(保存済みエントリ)
□ □ □ □ □ □ □
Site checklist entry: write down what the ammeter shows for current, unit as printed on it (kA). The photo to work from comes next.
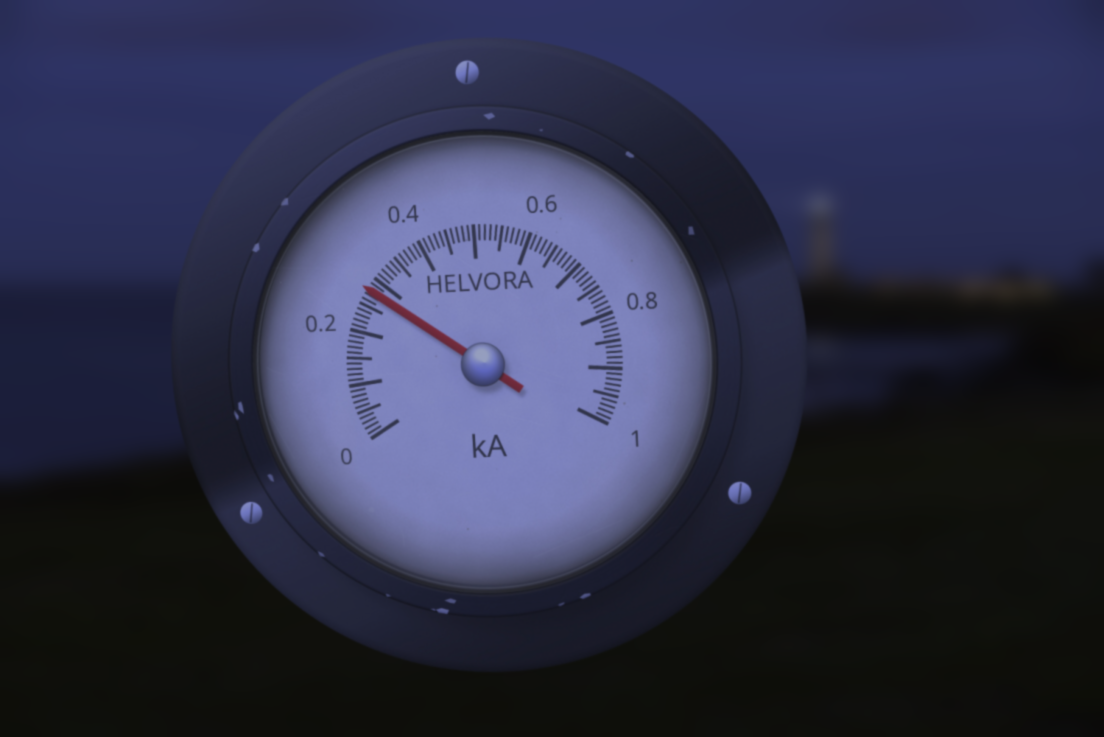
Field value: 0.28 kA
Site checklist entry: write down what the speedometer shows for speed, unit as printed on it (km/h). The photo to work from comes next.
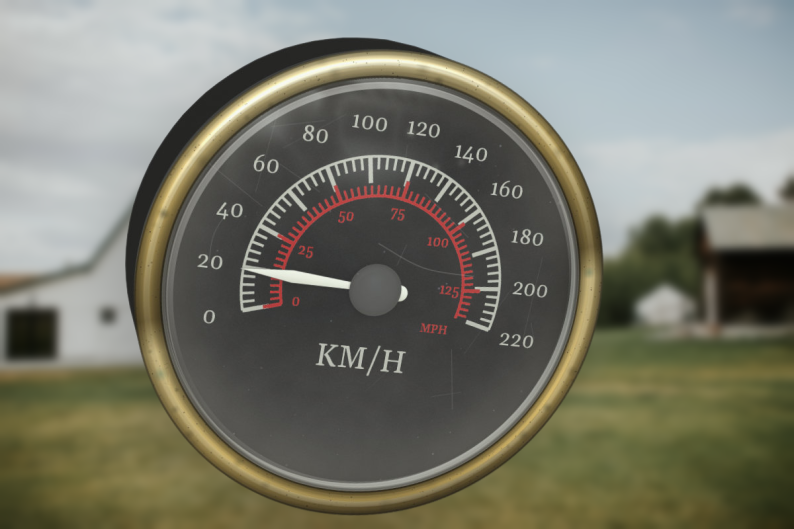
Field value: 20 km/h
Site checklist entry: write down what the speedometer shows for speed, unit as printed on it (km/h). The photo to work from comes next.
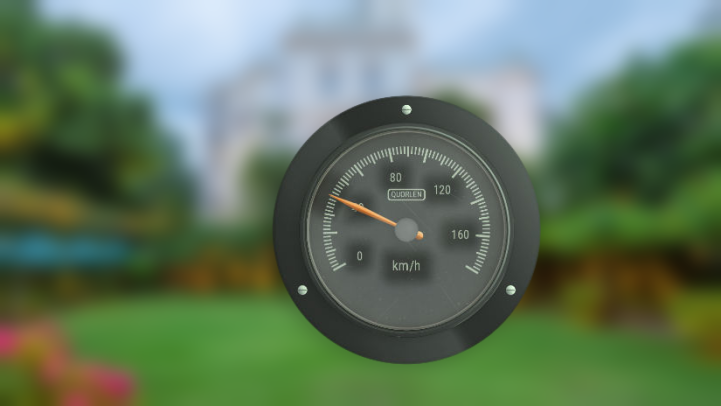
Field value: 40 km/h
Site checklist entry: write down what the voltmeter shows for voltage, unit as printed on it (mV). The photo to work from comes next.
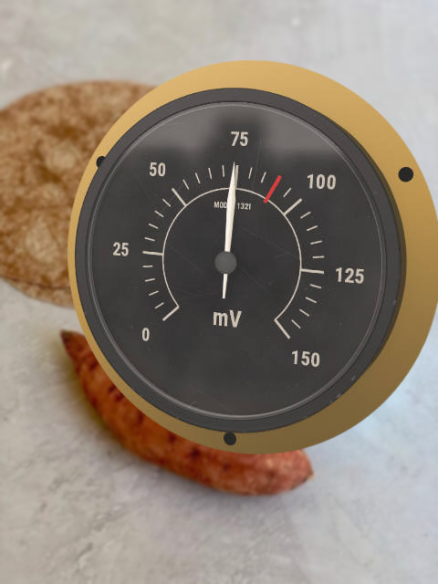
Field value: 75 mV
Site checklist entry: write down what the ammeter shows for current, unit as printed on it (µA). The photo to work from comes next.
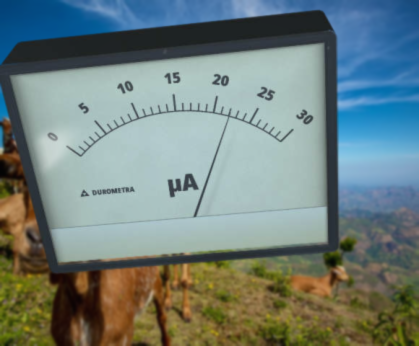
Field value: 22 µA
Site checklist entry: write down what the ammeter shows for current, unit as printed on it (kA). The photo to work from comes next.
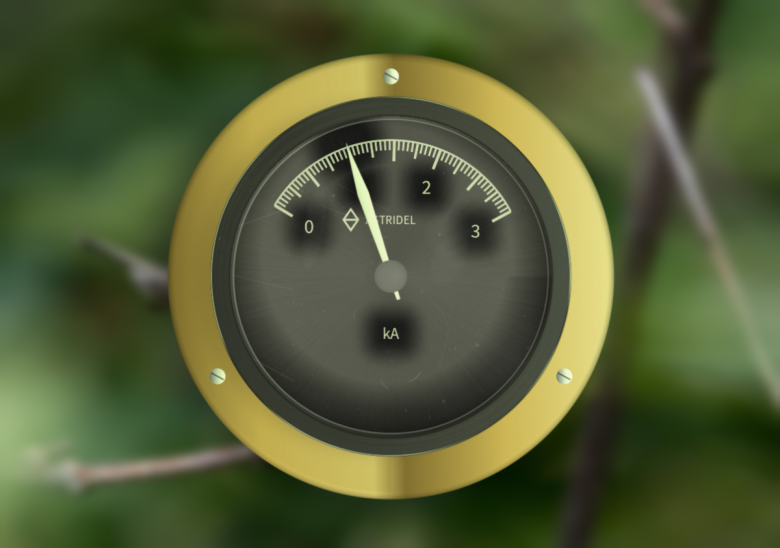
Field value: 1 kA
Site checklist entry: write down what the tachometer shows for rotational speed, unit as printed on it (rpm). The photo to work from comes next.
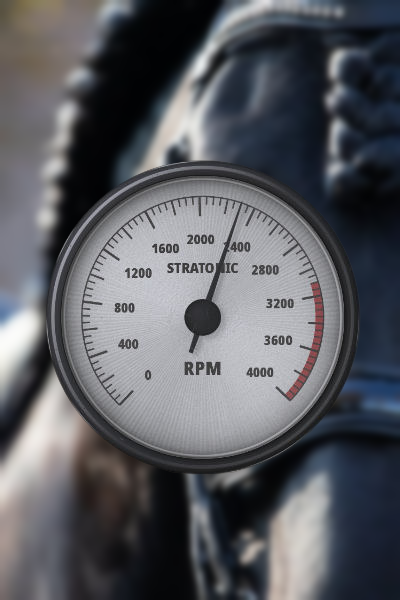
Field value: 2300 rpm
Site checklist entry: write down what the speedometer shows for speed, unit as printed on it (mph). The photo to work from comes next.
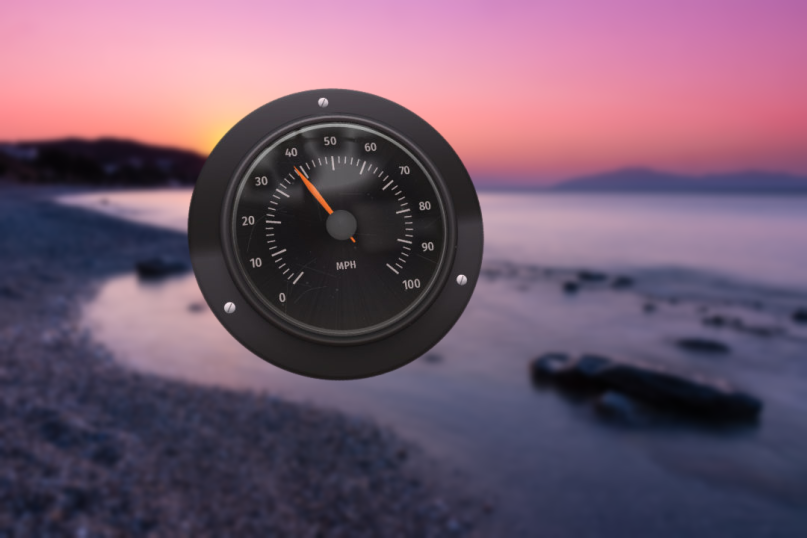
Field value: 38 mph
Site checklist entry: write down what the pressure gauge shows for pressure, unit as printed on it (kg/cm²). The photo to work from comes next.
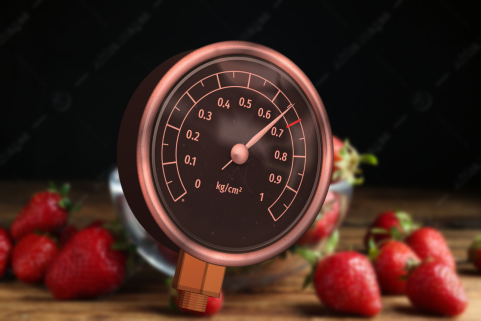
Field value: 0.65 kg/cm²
□ □ □ □ □ □ □
- [作業指示]: データの先頭から始め、「Field value: 0.28 kA」を含む行で終えて、その範囲の各行を「番号」と「行」の2列のMarkdown表に書き直してください。空行は除き、画像は表に入れないこと。

- [本演習の解答]:
| 番号 | 行 |
|---|---|
| 1 | Site checklist entry: write down what the ammeter shows for current, unit as printed on it (kA). The photo to work from comes next. |
| 2 | Field value: 0.28 kA |